Через несколько дней Брун чуть дольше задержался в мастерской. Все уже давно ушли. Когда он шел по темному коридору, соединявшему машинное отделение с вахтерской, сверху, из темного окна, со всего маху, на какой только способна сильная мужская рука, на его правое плечо бросили деревянную чурку: будь у Бруна потоньше кости, они бы сломались. Три или четыре дня он не мог шевельнуть рукой, а когда снова пришел на фабрику, то понадобилось еще две недели, прежде чем он заработал в полную силу.
В течение этих двух недель Каня торжествовал, он снова заговорил с Бруном, и, казалось, все было в порядке.
Но затем все началось сызнова. Наверняка это было делом рук не одного человека. Вероятно, их было много, может быть, все. Это была настоящая травля, в людях проснулся охотничий инстинкт, они всюду травили его.
Он нигде не чувствовал себя в безопасности. Дома, в мастерской, в кино, на улице — везде с ним приключались истории. В его окне били стекла, прохожий, которого он наверняка до того ни разу не видел, сорвал с него шляпу и бросил ее в канаву. В темноте его кололи иголками, у него пропадали рубашки, головка молотка всегда болталась. А когда он возвращался ночью, на ступеньках был лед. Он больше не мог пойти ни в один ресторанчик, холодная стена вражды окружала его. Сейчас ему нужен был бы Куфальт, но его он потерял. Он подумывал о том, чтобы сбежать в Гамбург, в Берлин, где никто его не знал, где он мог затеряться, но был еще шанс у директора, который он не хотел терять, и было честолюбие — не уступить этим молодчикам.

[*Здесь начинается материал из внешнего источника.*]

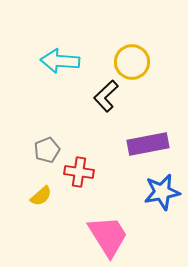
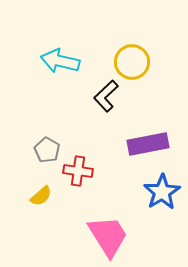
cyan arrow: rotated 9 degrees clockwise
gray pentagon: rotated 20 degrees counterclockwise
red cross: moved 1 px left, 1 px up
blue star: rotated 21 degrees counterclockwise
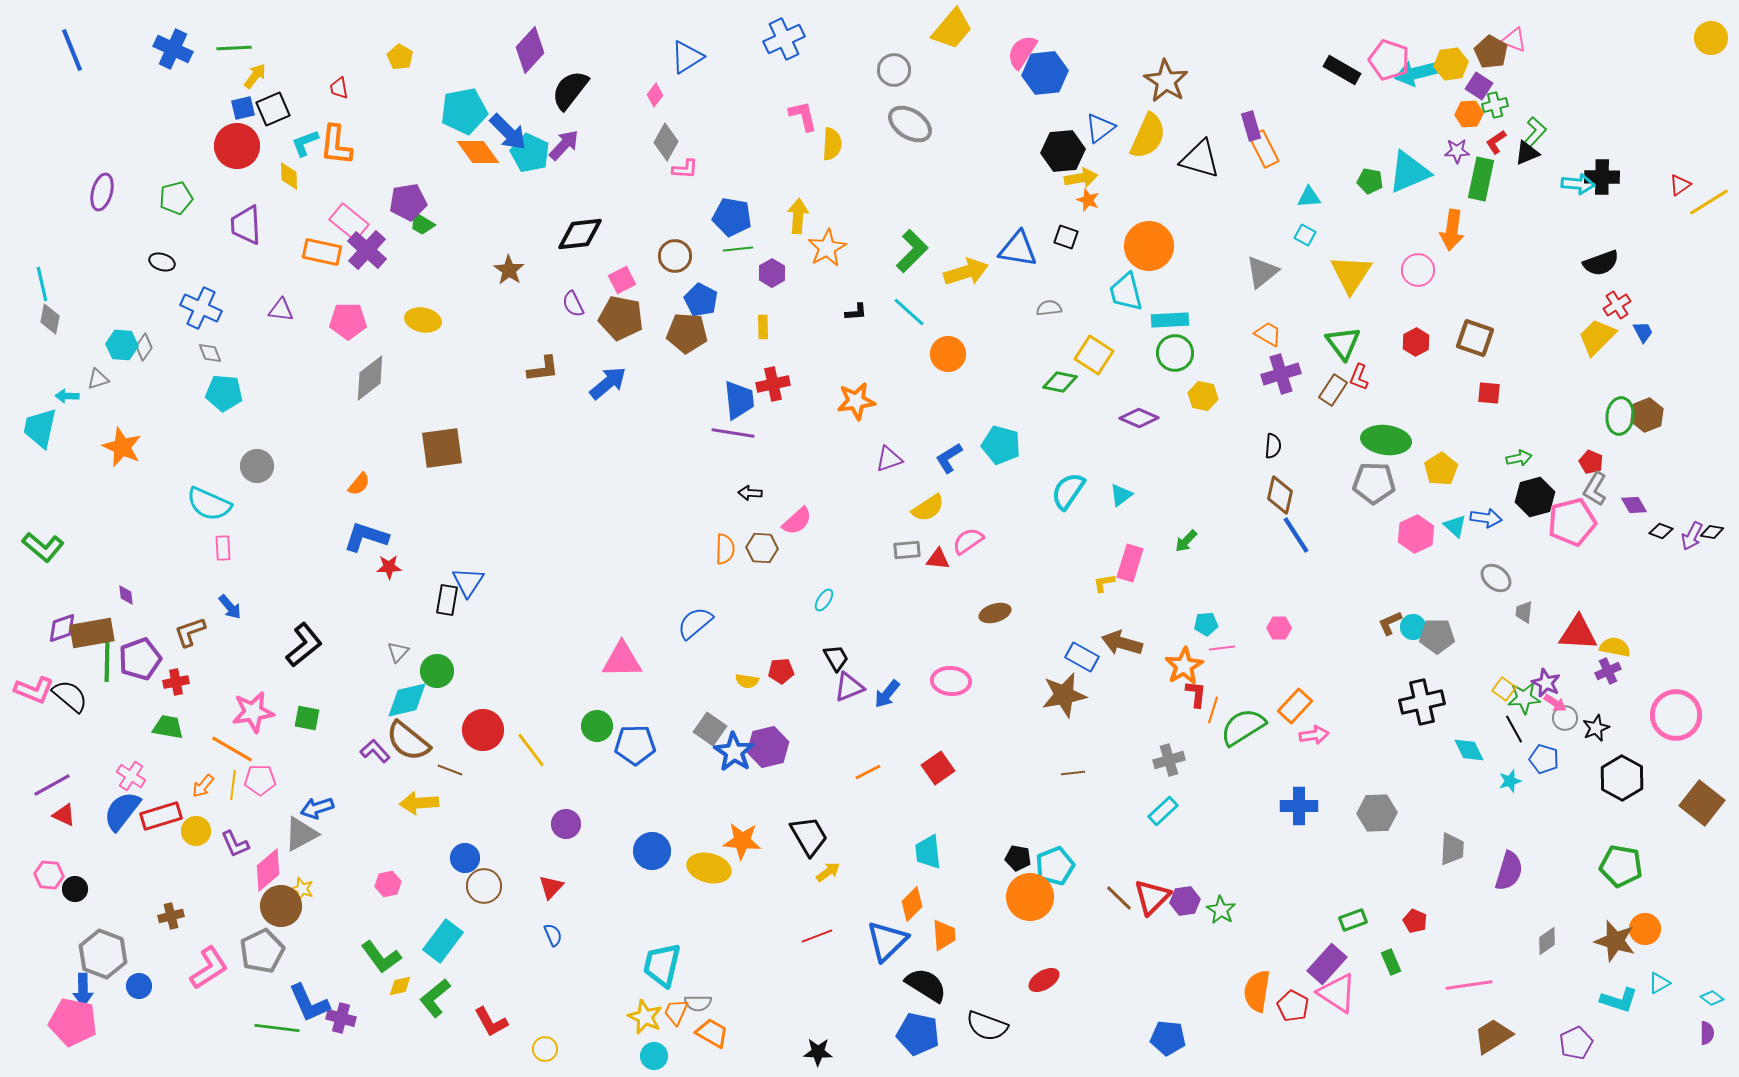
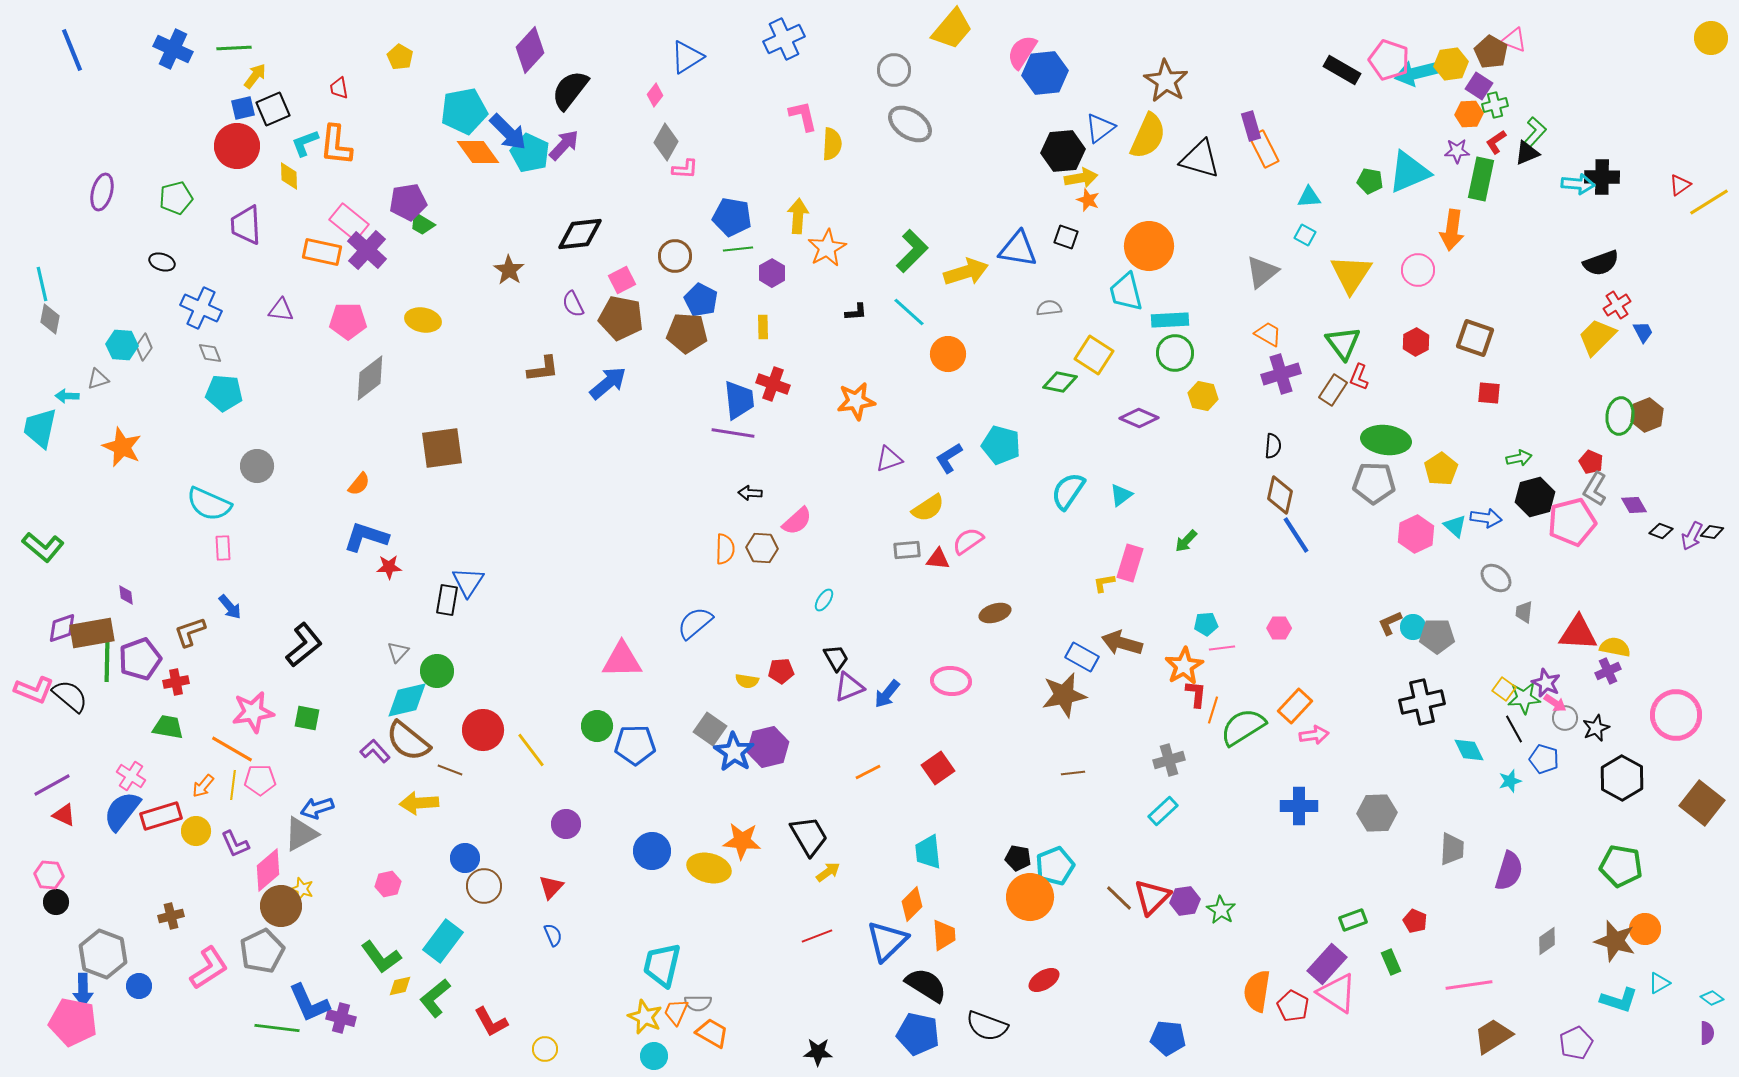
red cross at (773, 384): rotated 32 degrees clockwise
black circle at (75, 889): moved 19 px left, 13 px down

Но он отчаялся. Он не знал, как это вынести. Днем он ходил сутулый, пожелтевший, а ночью с ужасом просыпался от собственного крика. Весь мир был настроен против него, и он мог спокойно вздохнуть, только когда был в безопасности, только в те редкие минуты, когда через тюремные ворота его впускали к директору.
Там его утешали.
В последнее время творилось странное: каждое утро, когда Брун приходил на работу, его верстак был загажен дерьмом. Прямо вымазан им, и Бруну приходилось под протестующие крики коллег каждое утро приносить воду, мыть и скрести верстак. И только после этого он начинал работать.
Как бы рано Брун ни приходил, его верстак был загажен всегда. Брун жаловался администрации, но ему отвечали: в полседьмого ночной сторож проверял его верстак, и тот был чистым, пусть вовремя приходит на работу и ведет себя так, чтобы не давать повода для таких глупых шуток.
Брун понял, что это заговор, и раскрыть его можно было, только если ночью самому поймать злоумышленника. И вот однажды ночью он пробрался на фабрику.
Залезть было легко. Сзади фабрика примыкала к маленькому переулку, по которому ночью почти никто не ходил. Стоило погасить там единственный газовый фонарь, и можно было без помех перелезть через невысокую стену и попасть во двор.
Брун погасил фонарь и полез.
Собаки, ждавшие ночного сторожа — еще не было и девяти, — залаяли, а затем, повизгивая, подбежали к нему: они хорошо знали его с того времени, когда он регулярно лазил на фабрику, чтобы портить готовые изделия.
Он дал им немного хлеба, глянул на четырехэтажный фасад фабрики, которая темной громадой нависла над ним в беззвездном ночном небе, и удивился: в кассе горел свет.
Секунду он стоял раздумывая. А затем, решив, что, вероятно, забыли выключить свет — кто еще в это время мог находиться а кассе? — вытащил отмычку, хранившуюся у него еще с того времени, тихо открыл дверь, отогнал собак и заперся изнутри.
Снова он постоял прислушиваясь, затем снял ботинки, спрятал их за кипой досок и медленно пошел по коридору к цехам. Было довольно темно, но Брун не осмелился зажечь свет, в девять вахтер обычно совершал обход и мог заметить отблеск света в окне. Он ощупью двигался вдоль стены, нащупал ногой ступеньки, которые вели наверх, и медленно, осторожно поднялся.